++++ Excerpt to read

In this piece, we’re going to explore the world of distributed tech—breaking down what it is, how it’s currently being used in the tech landscape at large, why the blockchain space as a whole isn’t utilizing certain proven distributed tech frameworks, and how we intend on using them. We’re also going to break down what inspired Constellation’s approach to “Consensus as a service.” I sat down with several key members of our engineering team to discuss all of this in depth, so without further ado, let’s dive in.
From a higher level perspective, what does a distributed system entail? To put it simply, it’s the idea of splitting up computation and data across computers to solve scalability issues. Cloud computing can be seen as an example of distributed technology, where data and applications are served to millions of users over the internet. In terms of cryptocurrency, Bitcoin and cryptos approached distributed systems in a different way, as they weren’t focused on solving data processing problems or really trying to improve anything. As our CTO Wyatt Meldman-Floch puts it, “They were trying to add some notion of cryptographic security by mixing in economics. It all started with scalability, and crypto sort of became this other thing.”
What The Heck Is Distributed Tech?

++++++++

_Task instructions_
Please copy out the whole distributed tech piece above, word for word.

++++ Given material

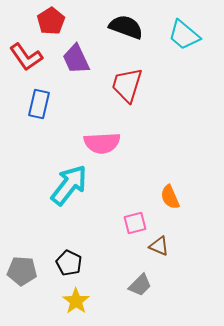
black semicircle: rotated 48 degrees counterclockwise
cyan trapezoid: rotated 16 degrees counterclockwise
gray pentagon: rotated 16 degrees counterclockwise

++++++++

_Result_
In this piece, we’re going to explore the world of distributed tech—breaking down what it is, how it’s currently being used in the tech landscape at large, why the blockchain space as a whole isn’t utilizing certain proven distributed tech frameworks, and how we intend on using them. We’re also going to break down what inspired Constellation’s approach to “Consensus as a service.” I sat down with several key members of our engineering team to discuss all of this in depth, so without further ado, let’s dive in.
From a higher level perspective, what does a distributed system entail? To put it simply, it’s the idea of splitting up computation and data across computers to solve scalability issues. Cloud computing can be seen as an example of distributed technology, where data and applications are served to millions of users over the internet. In terms of cryptocurrency, Bitcoin and cryptos approached distributed systems in a different way, as they weren’t focused on solving data processing problems or really trying to improve anything. As our CTO Wyatt Meldman-Floch puts it, “They were trying to add some notion of cryptographic security by mixing in economics. It all started with scalability, and crypto sort of became this other thing.”
What The Heck Is Distributed Tech?